Comment author: Unnamed 02 August 2014 09:15:28PM 2 points [-]

Suppose you have A>B>C>A, with at least a $1 gap at each step of the preference ordering. Consider these 3 options:

Option 1: I randomly assign you to get A, B, or C
Option 2: I randomly assign you to get A, B, or C, then I give you the option of paying $1 to switch from A to C (or C to B, or B to A), and then I give you the option of paying $1 to switch again
Option 3: I take $2 from you and randomly assign you to get A, B, or C

Under standard utility theory Option 2 dominates Option 1, which in turn strictly dominates Option 3. But for an unlosing agent which initially has cyclic preferences, Option 2 winds up being equivalent to Option 3.

Comment author: Stuart_Armstrong 05 August 2014 09:30:00AM *  0 points [-]

Incidentally, if given the choice, the agent would choose option 1 over option 3. When making choices, unlosing agents are indistinguishable from vNM expected utility maximisers.

Or another way of seeing it, the unlosing agent could have three utility functions remaining: A>B>C, B>C>A, and C>A>B, and all of these would prefer option 1 to option 3.

What's more interesting about your example is that it shows that certain ways of breaking transitivities are better than others.

Comment author: Stuart_Armstrong 04 August 2014 12:07:12PM 0 points [-]

Which is a good argument to break circles early, rather than late.

Comment author: sebmathguy 03 August 2014 06:12:17AM *  1 point [-]

There's actually no need to settle for finite truncations of a decision agent.
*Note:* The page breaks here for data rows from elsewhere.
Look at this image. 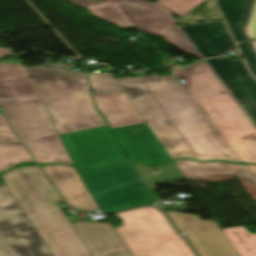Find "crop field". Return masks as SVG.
<instances>
[{
  "label": "crop field",
  "instance_id": "7",
  "mask_svg": "<svg viewBox=\"0 0 256 256\" xmlns=\"http://www.w3.org/2000/svg\"><path fill=\"white\" fill-rule=\"evenodd\" d=\"M117 215L123 226L114 229L132 256H195L160 209L144 207Z\"/></svg>",
  "mask_w": 256,
  "mask_h": 256
},
{
  "label": "crop field",
  "instance_id": "9",
  "mask_svg": "<svg viewBox=\"0 0 256 256\" xmlns=\"http://www.w3.org/2000/svg\"><path fill=\"white\" fill-rule=\"evenodd\" d=\"M0 235L15 256H53L4 183L0 184Z\"/></svg>",
  "mask_w": 256,
  "mask_h": 256
},
{
  "label": "crop field",
  "instance_id": "27",
  "mask_svg": "<svg viewBox=\"0 0 256 256\" xmlns=\"http://www.w3.org/2000/svg\"><path fill=\"white\" fill-rule=\"evenodd\" d=\"M253 74L256 76V50L252 42L238 43Z\"/></svg>",
  "mask_w": 256,
  "mask_h": 256
},
{
  "label": "crop field",
  "instance_id": "29",
  "mask_svg": "<svg viewBox=\"0 0 256 256\" xmlns=\"http://www.w3.org/2000/svg\"><path fill=\"white\" fill-rule=\"evenodd\" d=\"M247 33L250 37L251 40H255L256 39V4L253 10V14L249 23V27L247 30ZM255 48H256V42H253Z\"/></svg>",
  "mask_w": 256,
  "mask_h": 256
},
{
  "label": "crop field",
  "instance_id": "23",
  "mask_svg": "<svg viewBox=\"0 0 256 256\" xmlns=\"http://www.w3.org/2000/svg\"><path fill=\"white\" fill-rule=\"evenodd\" d=\"M93 90L97 93L121 91L111 73H88Z\"/></svg>",
  "mask_w": 256,
  "mask_h": 256
},
{
  "label": "crop field",
  "instance_id": "4",
  "mask_svg": "<svg viewBox=\"0 0 256 256\" xmlns=\"http://www.w3.org/2000/svg\"><path fill=\"white\" fill-rule=\"evenodd\" d=\"M243 163H256V128L207 65L174 72Z\"/></svg>",
  "mask_w": 256,
  "mask_h": 256
},
{
  "label": "crop field",
  "instance_id": "10",
  "mask_svg": "<svg viewBox=\"0 0 256 256\" xmlns=\"http://www.w3.org/2000/svg\"><path fill=\"white\" fill-rule=\"evenodd\" d=\"M167 214L180 232H186L185 237L200 256H239L215 221L178 212Z\"/></svg>",
  "mask_w": 256,
  "mask_h": 256
},
{
  "label": "crop field",
  "instance_id": "8",
  "mask_svg": "<svg viewBox=\"0 0 256 256\" xmlns=\"http://www.w3.org/2000/svg\"><path fill=\"white\" fill-rule=\"evenodd\" d=\"M79 173L104 213L154 203L130 163Z\"/></svg>",
  "mask_w": 256,
  "mask_h": 256
},
{
  "label": "crop field",
  "instance_id": "21",
  "mask_svg": "<svg viewBox=\"0 0 256 256\" xmlns=\"http://www.w3.org/2000/svg\"><path fill=\"white\" fill-rule=\"evenodd\" d=\"M222 232L240 256H256V234H252L243 226L223 229Z\"/></svg>",
  "mask_w": 256,
  "mask_h": 256
},
{
  "label": "crop field",
  "instance_id": "18",
  "mask_svg": "<svg viewBox=\"0 0 256 256\" xmlns=\"http://www.w3.org/2000/svg\"><path fill=\"white\" fill-rule=\"evenodd\" d=\"M236 42L250 40L246 30L255 0H216Z\"/></svg>",
  "mask_w": 256,
  "mask_h": 256
},
{
  "label": "crop field",
  "instance_id": "12",
  "mask_svg": "<svg viewBox=\"0 0 256 256\" xmlns=\"http://www.w3.org/2000/svg\"><path fill=\"white\" fill-rule=\"evenodd\" d=\"M41 167L70 206L88 211L100 209L76 168L65 165Z\"/></svg>",
  "mask_w": 256,
  "mask_h": 256
},
{
  "label": "crop field",
  "instance_id": "32",
  "mask_svg": "<svg viewBox=\"0 0 256 256\" xmlns=\"http://www.w3.org/2000/svg\"><path fill=\"white\" fill-rule=\"evenodd\" d=\"M6 53H11L10 49L7 48V49H1L0 48V58L5 55Z\"/></svg>",
  "mask_w": 256,
  "mask_h": 256
},
{
  "label": "crop field",
  "instance_id": "30",
  "mask_svg": "<svg viewBox=\"0 0 256 256\" xmlns=\"http://www.w3.org/2000/svg\"><path fill=\"white\" fill-rule=\"evenodd\" d=\"M0 256H13L1 238H0Z\"/></svg>",
  "mask_w": 256,
  "mask_h": 256
},
{
  "label": "crop field",
  "instance_id": "16",
  "mask_svg": "<svg viewBox=\"0 0 256 256\" xmlns=\"http://www.w3.org/2000/svg\"><path fill=\"white\" fill-rule=\"evenodd\" d=\"M98 110L112 128L145 123L124 91L93 94Z\"/></svg>",
  "mask_w": 256,
  "mask_h": 256
},
{
  "label": "crop field",
  "instance_id": "28",
  "mask_svg": "<svg viewBox=\"0 0 256 256\" xmlns=\"http://www.w3.org/2000/svg\"><path fill=\"white\" fill-rule=\"evenodd\" d=\"M18 141V139L12 133L10 127L4 120L2 114H0V143Z\"/></svg>",
  "mask_w": 256,
  "mask_h": 256
},
{
  "label": "crop field",
  "instance_id": "19",
  "mask_svg": "<svg viewBox=\"0 0 256 256\" xmlns=\"http://www.w3.org/2000/svg\"><path fill=\"white\" fill-rule=\"evenodd\" d=\"M89 8L90 12L100 18L119 24L124 28L134 27L115 0H69Z\"/></svg>",
  "mask_w": 256,
  "mask_h": 256
},
{
  "label": "crop field",
  "instance_id": "3",
  "mask_svg": "<svg viewBox=\"0 0 256 256\" xmlns=\"http://www.w3.org/2000/svg\"><path fill=\"white\" fill-rule=\"evenodd\" d=\"M60 137L74 165L83 169L127 161L153 165L171 160L146 124L116 129L104 126Z\"/></svg>",
  "mask_w": 256,
  "mask_h": 256
},
{
  "label": "crop field",
  "instance_id": "26",
  "mask_svg": "<svg viewBox=\"0 0 256 256\" xmlns=\"http://www.w3.org/2000/svg\"><path fill=\"white\" fill-rule=\"evenodd\" d=\"M28 77L22 64H0V81Z\"/></svg>",
  "mask_w": 256,
  "mask_h": 256
},
{
  "label": "crop field",
  "instance_id": "25",
  "mask_svg": "<svg viewBox=\"0 0 256 256\" xmlns=\"http://www.w3.org/2000/svg\"><path fill=\"white\" fill-rule=\"evenodd\" d=\"M116 1L119 4H123L129 7H133L136 9H140V10H144V11H148L156 14H161L169 17H172L174 15L162 6L154 5L142 0H116Z\"/></svg>",
  "mask_w": 256,
  "mask_h": 256
},
{
  "label": "crop field",
  "instance_id": "11",
  "mask_svg": "<svg viewBox=\"0 0 256 256\" xmlns=\"http://www.w3.org/2000/svg\"><path fill=\"white\" fill-rule=\"evenodd\" d=\"M206 61L256 125V79L243 60L231 62L222 56Z\"/></svg>",
  "mask_w": 256,
  "mask_h": 256
},
{
  "label": "crop field",
  "instance_id": "20",
  "mask_svg": "<svg viewBox=\"0 0 256 256\" xmlns=\"http://www.w3.org/2000/svg\"><path fill=\"white\" fill-rule=\"evenodd\" d=\"M132 164L137 172L140 174L150 191L155 190V184L165 183V179L182 176L174 162L154 167H147L138 163ZM156 170H158L160 173H152Z\"/></svg>",
  "mask_w": 256,
  "mask_h": 256
},
{
  "label": "crop field",
  "instance_id": "24",
  "mask_svg": "<svg viewBox=\"0 0 256 256\" xmlns=\"http://www.w3.org/2000/svg\"><path fill=\"white\" fill-rule=\"evenodd\" d=\"M203 1L204 0H158L154 4L166 7L181 19Z\"/></svg>",
  "mask_w": 256,
  "mask_h": 256
},
{
  "label": "crop field",
  "instance_id": "1",
  "mask_svg": "<svg viewBox=\"0 0 256 256\" xmlns=\"http://www.w3.org/2000/svg\"><path fill=\"white\" fill-rule=\"evenodd\" d=\"M116 80L170 158L241 162L174 75Z\"/></svg>",
  "mask_w": 256,
  "mask_h": 256
},
{
  "label": "crop field",
  "instance_id": "5",
  "mask_svg": "<svg viewBox=\"0 0 256 256\" xmlns=\"http://www.w3.org/2000/svg\"><path fill=\"white\" fill-rule=\"evenodd\" d=\"M26 68L59 135L104 126L89 94L86 75L70 67Z\"/></svg>",
  "mask_w": 256,
  "mask_h": 256
},
{
  "label": "crop field",
  "instance_id": "13",
  "mask_svg": "<svg viewBox=\"0 0 256 256\" xmlns=\"http://www.w3.org/2000/svg\"><path fill=\"white\" fill-rule=\"evenodd\" d=\"M122 8L140 31L162 36L178 49L202 59L190 40L174 23L176 20L123 6Z\"/></svg>",
  "mask_w": 256,
  "mask_h": 256
},
{
  "label": "crop field",
  "instance_id": "17",
  "mask_svg": "<svg viewBox=\"0 0 256 256\" xmlns=\"http://www.w3.org/2000/svg\"><path fill=\"white\" fill-rule=\"evenodd\" d=\"M185 178H208L214 176L236 175L256 185V175L251 174L244 165L226 162L200 163L193 160L174 161Z\"/></svg>",
  "mask_w": 256,
  "mask_h": 256
},
{
  "label": "crop field",
  "instance_id": "22",
  "mask_svg": "<svg viewBox=\"0 0 256 256\" xmlns=\"http://www.w3.org/2000/svg\"><path fill=\"white\" fill-rule=\"evenodd\" d=\"M23 161L34 162L21 141L0 144V173Z\"/></svg>",
  "mask_w": 256,
  "mask_h": 256
},
{
  "label": "crop field",
  "instance_id": "6",
  "mask_svg": "<svg viewBox=\"0 0 256 256\" xmlns=\"http://www.w3.org/2000/svg\"><path fill=\"white\" fill-rule=\"evenodd\" d=\"M0 105L37 162L73 165L29 78L0 82Z\"/></svg>",
  "mask_w": 256,
  "mask_h": 256
},
{
  "label": "crop field",
  "instance_id": "31",
  "mask_svg": "<svg viewBox=\"0 0 256 256\" xmlns=\"http://www.w3.org/2000/svg\"><path fill=\"white\" fill-rule=\"evenodd\" d=\"M248 170L252 173H255L256 174V165H245Z\"/></svg>",
  "mask_w": 256,
  "mask_h": 256
},
{
  "label": "crop field",
  "instance_id": "14",
  "mask_svg": "<svg viewBox=\"0 0 256 256\" xmlns=\"http://www.w3.org/2000/svg\"><path fill=\"white\" fill-rule=\"evenodd\" d=\"M94 256H131L110 224L72 223Z\"/></svg>",
  "mask_w": 256,
  "mask_h": 256
},
{
  "label": "crop field",
  "instance_id": "15",
  "mask_svg": "<svg viewBox=\"0 0 256 256\" xmlns=\"http://www.w3.org/2000/svg\"><path fill=\"white\" fill-rule=\"evenodd\" d=\"M180 28L203 58L217 56L236 49L223 22Z\"/></svg>",
  "mask_w": 256,
  "mask_h": 256
},
{
  "label": "crop field",
  "instance_id": "2",
  "mask_svg": "<svg viewBox=\"0 0 256 256\" xmlns=\"http://www.w3.org/2000/svg\"><path fill=\"white\" fill-rule=\"evenodd\" d=\"M2 177L54 256H91L54 203L61 198L38 167L10 170Z\"/></svg>",
  "mask_w": 256,
  "mask_h": 256
}]
</instances>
The unlosing decision function (on lotteries) can be defined in first-order logic, and your proof that there are finite approximations of a decision function is sufficient to use the compactness theorem to produce a full model.
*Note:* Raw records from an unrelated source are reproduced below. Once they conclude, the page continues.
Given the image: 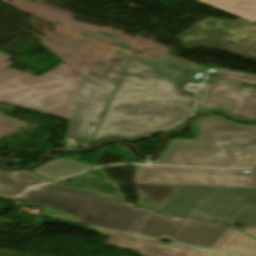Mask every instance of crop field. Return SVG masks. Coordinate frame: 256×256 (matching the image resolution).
<instances>
[{
	"mask_svg": "<svg viewBox=\"0 0 256 256\" xmlns=\"http://www.w3.org/2000/svg\"><path fill=\"white\" fill-rule=\"evenodd\" d=\"M244 232L256 237V229H252V228H248L247 230H245Z\"/></svg>",
	"mask_w": 256,
	"mask_h": 256,
	"instance_id": "obj_17",
	"label": "crop field"
},
{
	"mask_svg": "<svg viewBox=\"0 0 256 256\" xmlns=\"http://www.w3.org/2000/svg\"><path fill=\"white\" fill-rule=\"evenodd\" d=\"M0 66V100L38 111L70 118L80 74L65 62L35 77Z\"/></svg>",
	"mask_w": 256,
	"mask_h": 256,
	"instance_id": "obj_5",
	"label": "crop field"
},
{
	"mask_svg": "<svg viewBox=\"0 0 256 256\" xmlns=\"http://www.w3.org/2000/svg\"><path fill=\"white\" fill-rule=\"evenodd\" d=\"M161 239H165V240H170V241H172L173 238H169V237H164V236H163Z\"/></svg>",
	"mask_w": 256,
	"mask_h": 256,
	"instance_id": "obj_19",
	"label": "crop field"
},
{
	"mask_svg": "<svg viewBox=\"0 0 256 256\" xmlns=\"http://www.w3.org/2000/svg\"><path fill=\"white\" fill-rule=\"evenodd\" d=\"M137 183L256 188V173L228 169L139 166Z\"/></svg>",
	"mask_w": 256,
	"mask_h": 256,
	"instance_id": "obj_7",
	"label": "crop field"
},
{
	"mask_svg": "<svg viewBox=\"0 0 256 256\" xmlns=\"http://www.w3.org/2000/svg\"><path fill=\"white\" fill-rule=\"evenodd\" d=\"M212 84L206 83L199 98V109L221 107L242 118H256V89L241 88V82L256 85L255 76L217 69Z\"/></svg>",
	"mask_w": 256,
	"mask_h": 256,
	"instance_id": "obj_8",
	"label": "crop field"
},
{
	"mask_svg": "<svg viewBox=\"0 0 256 256\" xmlns=\"http://www.w3.org/2000/svg\"><path fill=\"white\" fill-rule=\"evenodd\" d=\"M201 142H174L161 164L245 167L256 166V127L210 119L199 123Z\"/></svg>",
	"mask_w": 256,
	"mask_h": 256,
	"instance_id": "obj_4",
	"label": "crop field"
},
{
	"mask_svg": "<svg viewBox=\"0 0 256 256\" xmlns=\"http://www.w3.org/2000/svg\"><path fill=\"white\" fill-rule=\"evenodd\" d=\"M20 200L80 214L76 222L212 248L228 226L196 218L121 205L116 195L50 184Z\"/></svg>",
	"mask_w": 256,
	"mask_h": 256,
	"instance_id": "obj_2",
	"label": "crop field"
},
{
	"mask_svg": "<svg viewBox=\"0 0 256 256\" xmlns=\"http://www.w3.org/2000/svg\"><path fill=\"white\" fill-rule=\"evenodd\" d=\"M95 38L74 40L63 33L50 32L40 42L81 74L67 137L90 141L110 100L114 88L131 57V51L119 47L106 53L95 48L89 54L80 49ZM100 60L106 64L98 66Z\"/></svg>",
	"mask_w": 256,
	"mask_h": 256,
	"instance_id": "obj_3",
	"label": "crop field"
},
{
	"mask_svg": "<svg viewBox=\"0 0 256 256\" xmlns=\"http://www.w3.org/2000/svg\"><path fill=\"white\" fill-rule=\"evenodd\" d=\"M209 118H217V119L223 120V121L228 122V123L240 124V123H235V122L229 121V120H227V119H225V118H223L221 116H217V115H208V116H203V117L198 118V119H194V120L191 121V124H192L193 128L198 131V133L200 135V140L202 138V135H201L198 123L200 121H202V120L209 119ZM240 125H246V124H240ZM249 126H256V125H249ZM174 141H184V140H172V141H170V145L164 150V152L162 153L161 157L155 160L154 164H160V162L163 159L166 158V156H167V154H168V152H169V150H170V148H171V146H172Z\"/></svg>",
	"mask_w": 256,
	"mask_h": 256,
	"instance_id": "obj_15",
	"label": "crop field"
},
{
	"mask_svg": "<svg viewBox=\"0 0 256 256\" xmlns=\"http://www.w3.org/2000/svg\"><path fill=\"white\" fill-rule=\"evenodd\" d=\"M88 231L112 235L106 245L130 249L142 256H237L183 244H161L157 239L89 227Z\"/></svg>",
	"mask_w": 256,
	"mask_h": 256,
	"instance_id": "obj_9",
	"label": "crop field"
},
{
	"mask_svg": "<svg viewBox=\"0 0 256 256\" xmlns=\"http://www.w3.org/2000/svg\"><path fill=\"white\" fill-rule=\"evenodd\" d=\"M10 57L0 54V65L6 61H8Z\"/></svg>",
	"mask_w": 256,
	"mask_h": 256,
	"instance_id": "obj_18",
	"label": "crop field"
},
{
	"mask_svg": "<svg viewBox=\"0 0 256 256\" xmlns=\"http://www.w3.org/2000/svg\"><path fill=\"white\" fill-rule=\"evenodd\" d=\"M195 70L132 56L92 143L139 140L192 114L196 93L184 88Z\"/></svg>",
	"mask_w": 256,
	"mask_h": 256,
	"instance_id": "obj_1",
	"label": "crop field"
},
{
	"mask_svg": "<svg viewBox=\"0 0 256 256\" xmlns=\"http://www.w3.org/2000/svg\"><path fill=\"white\" fill-rule=\"evenodd\" d=\"M123 204H125V205H129L127 202H124Z\"/></svg>",
	"mask_w": 256,
	"mask_h": 256,
	"instance_id": "obj_20",
	"label": "crop field"
},
{
	"mask_svg": "<svg viewBox=\"0 0 256 256\" xmlns=\"http://www.w3.org/2000/svg\"><path fill=\"white\" fill-rule=\"evenodd\" d=\"M209 111H220V112H225L227 114H230L232 116H234L235 118L239 119V120H244V121H256V119H242L236 115H234L233 113L227 111V110H224V109H220V108H210V109H204V110H199V109H196V113L198 114H201V113H205V112H209Z\"/></svg>",
	"mask_w": 256,
	"mask_h": 256,
	"instance_id": "obj_16",
	"label": "crop field"
},
{
	"mask_svg": "<svg viewBox=\"0 0 256 256\" xmlns=\"http://www.w3.org/2000/svg\"><path fill=\"white\" fill-rule=\"evenodd\" d=\"M159 210L256 228V189L182 185Z\"/></svg>",
	"mask_w": 256,
	"mask_h": 256,
	"instance_id": "obj_6",
	"label": "crop field"
},
{
	"mask_svg": "<svg viewBox=\"0 0 256 256\" xmlns=\"http://www.w3.org/2000/svg\"><path fill=\"white\" fill-rule=\"evenodd\" d=\"M213 248L256 256V239L229 227Z\"/></svg>",
	"mask_w": 256,
	"mask_h": 256,
	"instance_id": "obj_11",
	"label": "crop field"
},
{
	"mask_svg": "<svg viewBox=\"0 0 256 256\" xmlns=\"http://www.w3.org/2000/svg\"><path fill=\"white\" fill-rule=\"evenodd\" d=\"M29 125L0 114V139Z\"/></svg>",
	"mask_w": 256,
	"mask_h": 256,
	"instance_id": "obj_14",
	"label": "crop field"
},
{
	"mask_svg": "<svg viewBox=\"0 0 256 256\" xmlns=\"http://www.w3.org/2000/svg\"><path fill=\"white\" fill-rule=\"evenodd\" d=\"M88 168L91 167L66 159H58L44 167L35 169L34 172L40 176L55 181Z\"/></svg>",
	"mask_w": 256,
	"mask_h": 256,
	"instance_id": "obj_13",
	"label": "crop field"
},
{
	"mask_svg": "<svg viewBox=\"0 0 256 256\" xmlns=\"http://www.w3.org/2000/svg\"><path fill=\"white\" fill-rule=\"evenodd\" d=\"M50 182L37 177L27 171H0V196L6 198L17 197L27 187Z\"/></svg>",
	"mask_w": 256,
	"mask_h": 256,
	"instance_id": "obj_10",
	"label": "crop field"
},
{
	"mask_svg": "<svg viewBox=\"0 0 256 256\" xmlns=\"http://www.w3.org/2000/svg\"><path fill=\"white\" fill-rule=\"evenodd\" d=\"M241 18L256 22V0H197Z\"/></svg>",
	"mask_w": 256,
	"mask_h": 256,
	"instance_id": "obj_12",
	"label": "crop field"
}]
</instances>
Comment author: AlexMennen 03 August 2014 07:20:07PM 0 points [-]

But if the agent can't be subject to Dutch books

You avoid falling into Dutch book loops where you iterately pay to go around in a circle at each step, but you still fall into single-step Dutch books. Unnamed gave a good example.

Comment author: Stuart_Armstrong 04 August 2014 10:48:24AM 0 points [-]

Those aren't technically Dutch Books. And there's no reason a forward-looking unlosing agent couldn't break circles at the beginning rather than at the end.

Comment author: AlexMennen 04 August 2014 11:38:36PM *  0 points [-]

Those aren't technically Dutch Books.

Ok, but it is still an example of the agent choosing a lottery over a strictly better one.

And there's no reason a forward-looking unlosing agent couldn't break circles at the beginning rather than at the end.

Then it would be VNM-rational. Completeness is necessary to make sense as an agent, transitivity and independence are necessary to avoid making choices strictly dominated by other options, and the Archimedian axiom really isn't all that important.

Comment author: Stuart_Armstrong 05 August 2014 09:34:08AM 0 points [-]

Unnamed's example is interesting. But if given the choice, unlosing agents would chose option 1 over option 3 (when choosing, unlosing agents act as vNM maximisers).

Unnamed example points at something different, namely that certain ways of resolving intransitives are strictly better than others.